Luxonis' Latest OAK Edge AI Camera Packs a Thermal Sensor for Data Fusion and Computer Vision
Blending visible light and thermal data,
Computer vision specialist Luxonis has announced its latest OAK edge artificial intelligence (edge AI) camera, and this time it's not focusing on edge perception but heat — offering a thermal sensor good to a ±2 percent accuracy across a 256×192 resolution, which sits alongside a Sony IMX462 visible-light sensor for good measure.
"The decision to add a thermal sensor to OAK was made by our customers who frequently requested the ability to fuse thermal data with high resolution RGB all on a compact edge device," Luxonis' Bradley Dillon explains. "The OAK-T opens up all kinds of new potential applications such as detecting leaks that the vision based systems (and humans) are unable to detect. Additionally, the OAK-T will be useful for detecting humans & animals, monitoring equipment, detecting fires, and much more!"
The thermal side of the camera is based around an InfiRay Tiny1-C uncooled infrared thermal sensor module, which captures contactless temperature readings across a 256×192 resolution grid with a ±2 per cent (or ±2 degrees, whichever is larger) accuracy and a range of -15-150°C (5-302°F) at a frame rate up to 25 frames per second (FPS). Alongside this is the Sony IMX462 visible-light sensor, offering a 1920×1080 resolution and a capture rate up to 30 FPS.
"At Luxonis, we are sensor agnostic," Dillon says of the company's desire to branch out from depth-sensing devices. "What this means in practice is that we are continually adding new and improved sensors to our platform. We are not married to any one type of sensor or approach as we work towards our ultimate goal which is to enable robotic and automation systems to exceed human level perception at every task. Luxonis has also supported other sensor types for custom development projects."

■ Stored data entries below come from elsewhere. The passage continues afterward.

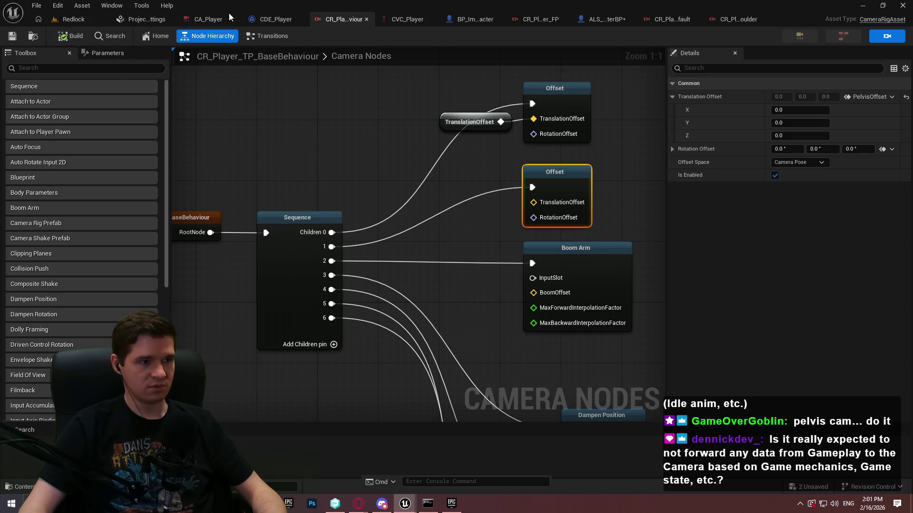
left_click(273, 21)
Step: Add a Sequence after Event Run Camera Director, route Then 1 to the Branch, and align the nodes
scroll(545, 330, "up", 2)
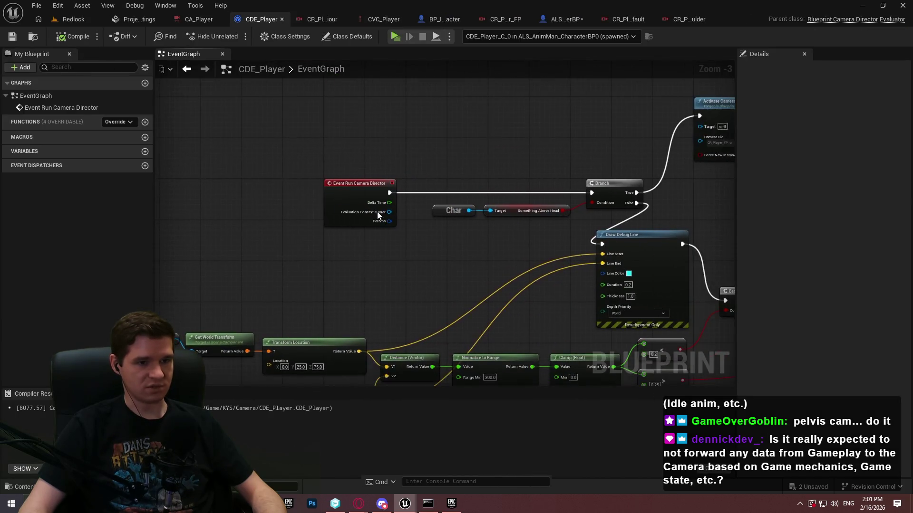
scroll(379, 217, "up", 1)
mouse_move(391, 190)
left_mouse_down()
mouse_move(404, 195)
mouse_move(419, 168)
left_mouse_up()
type("seq")
left_click(446, 242)
mouse_move(446, 196)
left_mouse_down()
mouse_move(632, 198)
mouse_move(616, 191)
left_mouse_up()
key("Escape")
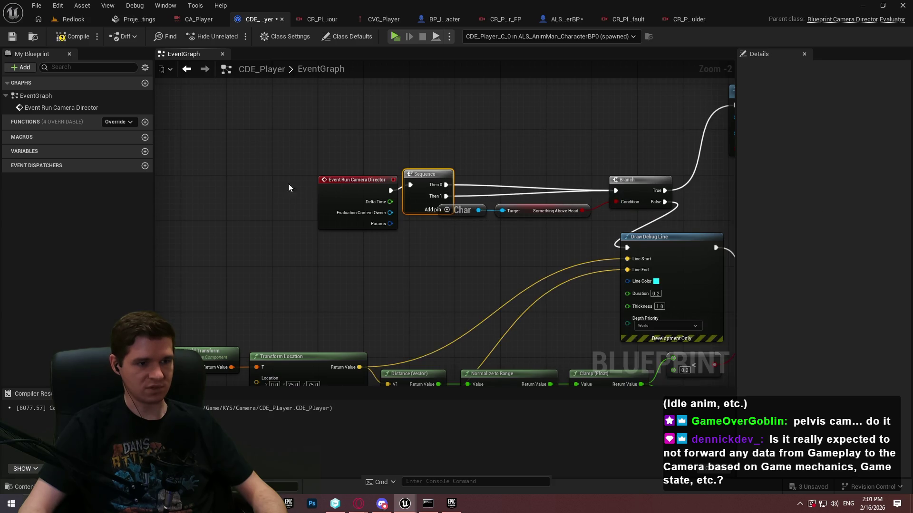
left_click_drag(356, 180, 277, 181)
left_click_drag(414, 179, 340, 190)
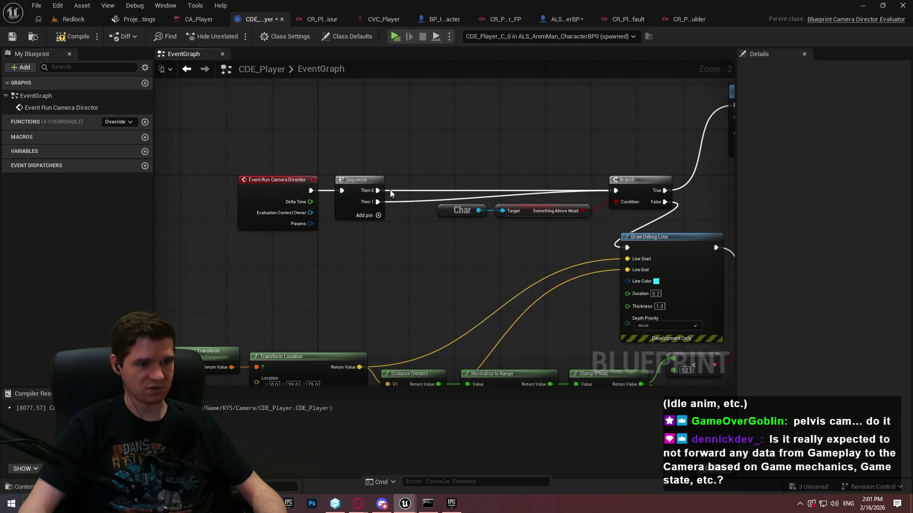
mouse_move(461, 181)
left_mouse_down()
mouse_move(437, 221)
mouse_move(552, 173)
mouse_move(305, 177)
mouse_move(101, 162)
mouse_move(508, 266)
mouse_move(363, 160)
left_mouse_up()
Step: Search the blueprint actions for 'set vector para' without adding a node
scroll(275, 161, "up", 2)
right_click(315, 110)
type("set vector par")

In addition to the thermal and visible-light camera sensors, the weatherproof camera includes Power over Ethernet (PoE) support and a Bosh Sensortec BMI270 inertial measurement unit (IMU). To run everything full-tilt, the company claims, the camera pulls around 6.5W of power — with a 3-3.5W base consumption for video streaming, 1W to add the thermal sensor, another watt for the edge AI subsystem, and 0.5W each for the video encoder and stereo depth perception pipeline.
The OAK-T is due to launch in April, with Luxonis currently accepting pre-orders at $599 on its official store.